* _TEXT_
○ ○ ○ ○ ○
Tengiz Sichinava

Personal information
- Date of birth: 15 May 1972
- Place of birth: Sokhumi, Georgian SSR, Soviet Union
- Date of death: 4 March 2021 (aged 48)
- Height: 1.77 m (5 ft 10 in)
- Position: Midfielder

Senior career*
- Years: Team / Apps / (Gls)
- 1989: Dinamo Sokhumi / 2 / (0)
- 1990–1993: Tskhumi Sokhumi / 82 / (1)
- 1993–2001: Dinamo Batumi / 164 / (13)
- 2001: Baltika Kaliningrad / 13 / (2)
- 2001–2003: Kristall Smolensk / 60 / (3)
- 2003: Sioni Bolnisi / 11 / (1)
- 2004: Lokomotivi Tbilisi / 40 / (4)
- 2005: Turan Tovuz / 12 / (1)
- 2006: MKT Araz / 11 / (0)
- 2006–2007: Sioni Bolnisi / 6 / (0)
- Total:  / 401 / (25)

International career
- 1999–2000: Georgia / 10 / (0)

Managerial career
- 2014: Gagra

= Tengiz Sichinava =

Georgian footballer (1972–2021)

Tengiz Sichinava (15 May 1972 – 4 March 2021) was a Georgian football player and manager, who played as a midfielder.

Sichinava left Georgia in 2001 for Russian First Division side Baltika Kaliningrad. In 2005, he left Georgia again for Azerbaijan side Turan Tovuz, then MKT Araz.

Sichinava made his Georgia national team debut on 4 September 1999.
○ ○ ○ ○ ○
* _PROVIDED MATERIAL_

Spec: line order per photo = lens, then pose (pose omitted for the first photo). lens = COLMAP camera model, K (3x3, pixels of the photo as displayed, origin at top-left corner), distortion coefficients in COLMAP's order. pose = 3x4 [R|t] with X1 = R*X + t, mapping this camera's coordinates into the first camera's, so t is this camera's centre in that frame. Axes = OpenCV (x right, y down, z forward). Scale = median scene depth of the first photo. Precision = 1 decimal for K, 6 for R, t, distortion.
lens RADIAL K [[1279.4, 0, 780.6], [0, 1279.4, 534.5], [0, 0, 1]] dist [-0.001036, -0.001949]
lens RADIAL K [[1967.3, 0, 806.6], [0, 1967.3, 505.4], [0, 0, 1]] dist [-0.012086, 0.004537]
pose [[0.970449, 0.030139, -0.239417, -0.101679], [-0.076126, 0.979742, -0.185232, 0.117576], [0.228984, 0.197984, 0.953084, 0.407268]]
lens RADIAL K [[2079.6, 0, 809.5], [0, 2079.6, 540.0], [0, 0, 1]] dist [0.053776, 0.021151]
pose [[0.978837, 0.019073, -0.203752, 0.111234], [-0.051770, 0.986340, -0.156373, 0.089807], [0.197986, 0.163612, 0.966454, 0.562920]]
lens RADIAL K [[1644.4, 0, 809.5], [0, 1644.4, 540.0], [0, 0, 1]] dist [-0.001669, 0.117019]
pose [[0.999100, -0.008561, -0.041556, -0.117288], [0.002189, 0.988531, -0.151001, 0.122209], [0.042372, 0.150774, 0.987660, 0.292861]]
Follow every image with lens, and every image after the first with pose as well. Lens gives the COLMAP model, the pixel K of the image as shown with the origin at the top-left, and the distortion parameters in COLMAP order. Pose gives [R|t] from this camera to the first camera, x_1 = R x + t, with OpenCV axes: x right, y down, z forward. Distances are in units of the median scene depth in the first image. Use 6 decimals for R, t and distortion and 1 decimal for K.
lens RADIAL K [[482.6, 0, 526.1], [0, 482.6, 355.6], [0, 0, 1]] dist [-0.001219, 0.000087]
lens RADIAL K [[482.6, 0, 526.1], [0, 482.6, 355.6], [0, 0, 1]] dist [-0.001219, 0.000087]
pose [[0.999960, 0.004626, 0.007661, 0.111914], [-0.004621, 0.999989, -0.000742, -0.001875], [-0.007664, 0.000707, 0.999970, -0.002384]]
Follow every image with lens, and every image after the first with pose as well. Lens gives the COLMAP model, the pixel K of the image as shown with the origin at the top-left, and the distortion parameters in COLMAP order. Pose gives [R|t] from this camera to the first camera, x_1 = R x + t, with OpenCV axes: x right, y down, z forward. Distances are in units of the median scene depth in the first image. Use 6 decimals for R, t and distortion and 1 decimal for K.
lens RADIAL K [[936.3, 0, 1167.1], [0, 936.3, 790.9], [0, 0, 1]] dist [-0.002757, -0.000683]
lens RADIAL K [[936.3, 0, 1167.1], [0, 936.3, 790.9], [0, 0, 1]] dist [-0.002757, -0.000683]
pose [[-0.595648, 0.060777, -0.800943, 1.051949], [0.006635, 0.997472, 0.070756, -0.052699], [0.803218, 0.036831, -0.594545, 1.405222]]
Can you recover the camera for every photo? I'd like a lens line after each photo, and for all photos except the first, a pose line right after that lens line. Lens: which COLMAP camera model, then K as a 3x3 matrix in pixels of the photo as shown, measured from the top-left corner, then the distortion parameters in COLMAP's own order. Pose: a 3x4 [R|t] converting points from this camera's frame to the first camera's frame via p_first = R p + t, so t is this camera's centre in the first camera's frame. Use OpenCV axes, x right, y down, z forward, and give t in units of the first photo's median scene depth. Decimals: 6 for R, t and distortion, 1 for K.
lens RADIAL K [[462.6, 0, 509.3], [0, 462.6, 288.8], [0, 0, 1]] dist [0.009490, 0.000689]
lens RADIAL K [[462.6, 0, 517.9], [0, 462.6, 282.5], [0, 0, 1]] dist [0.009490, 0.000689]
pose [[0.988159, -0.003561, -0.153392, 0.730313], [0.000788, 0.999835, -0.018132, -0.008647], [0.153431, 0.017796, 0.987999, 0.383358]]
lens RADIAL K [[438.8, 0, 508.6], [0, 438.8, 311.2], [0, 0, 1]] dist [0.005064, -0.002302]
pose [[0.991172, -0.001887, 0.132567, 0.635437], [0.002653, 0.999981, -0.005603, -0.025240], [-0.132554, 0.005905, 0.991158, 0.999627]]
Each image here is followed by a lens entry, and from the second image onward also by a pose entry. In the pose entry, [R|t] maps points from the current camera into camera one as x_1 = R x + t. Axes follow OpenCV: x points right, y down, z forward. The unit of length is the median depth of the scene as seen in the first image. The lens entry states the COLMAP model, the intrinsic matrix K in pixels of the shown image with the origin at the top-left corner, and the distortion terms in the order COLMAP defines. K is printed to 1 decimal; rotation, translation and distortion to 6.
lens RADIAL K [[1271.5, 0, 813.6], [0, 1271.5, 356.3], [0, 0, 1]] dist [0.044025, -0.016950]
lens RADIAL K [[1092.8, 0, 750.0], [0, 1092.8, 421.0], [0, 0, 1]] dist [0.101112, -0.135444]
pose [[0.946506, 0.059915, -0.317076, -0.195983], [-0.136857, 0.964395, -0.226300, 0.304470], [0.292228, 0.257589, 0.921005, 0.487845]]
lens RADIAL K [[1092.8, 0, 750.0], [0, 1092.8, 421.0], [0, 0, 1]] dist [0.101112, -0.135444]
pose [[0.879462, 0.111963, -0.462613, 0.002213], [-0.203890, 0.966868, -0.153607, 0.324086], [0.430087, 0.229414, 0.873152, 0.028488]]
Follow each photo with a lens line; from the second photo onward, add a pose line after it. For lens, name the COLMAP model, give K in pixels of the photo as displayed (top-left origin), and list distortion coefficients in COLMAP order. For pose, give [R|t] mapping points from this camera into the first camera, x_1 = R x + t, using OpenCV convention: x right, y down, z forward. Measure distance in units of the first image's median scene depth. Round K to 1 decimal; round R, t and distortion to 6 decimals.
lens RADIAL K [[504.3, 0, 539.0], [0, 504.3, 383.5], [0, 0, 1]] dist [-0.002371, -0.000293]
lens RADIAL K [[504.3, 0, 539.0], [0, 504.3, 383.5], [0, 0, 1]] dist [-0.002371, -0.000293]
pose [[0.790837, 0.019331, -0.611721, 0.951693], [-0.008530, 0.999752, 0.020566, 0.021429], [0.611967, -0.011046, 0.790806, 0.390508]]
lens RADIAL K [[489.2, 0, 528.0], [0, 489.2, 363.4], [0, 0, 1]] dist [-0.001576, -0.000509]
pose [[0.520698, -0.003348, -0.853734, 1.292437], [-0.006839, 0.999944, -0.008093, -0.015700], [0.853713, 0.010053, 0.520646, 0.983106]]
○ ○ ○ ○ ○
* _TASKS AND EXERCISES_
[1] Decide whether each statement below agrees with the text about Tengiz Sichinava. Answer yes or no for each and quote the deciding words. (a) Sichinava played as a midfielder. (b) Sichinava left Georgia in 2001 for a club in Azerbaijan. (c) Sichinava made his Georgia national team debut in 1999.
[2] Reproduce the part of the text about Tengiz Sichinava starting with "- Height: 1.77" and going on through "Tovuz / 12 / (1)".

* _YOUR RESPONSES_
[1]
(a) Yes: "who played as a midfielder"
(b) No: "Sichinava left Georgia in 2001 for Russian First Division side Baltika Kaliningrad"
(c) Yes: "Sichinava made his Georgia national team debut on 4 September 1999"

[2]
- Height: 1.77 m (5 ft 10 in)
- Position: Midfielder

Senior career*
- Years: Team / Apps / (Gls)
- 1989: Dinamo Sokhumi / 2 / (0)
- 1990–1993: Tskhumi Sokhumi / 82 / (1)
- 1993–2001: Dinamo Batumi / 164 / (13)
- 2001: Baltika Kaliningrad / 13 / (2)
- 2001–2003: Kristall Smolensk / 60 / (3)
- 2003: Sioni Bolnisi / 11 / (1)
- 2004: Lokomotivi Tbilisi / 40 / (4)
- 2005: Turan Tovuz / 12 / (1)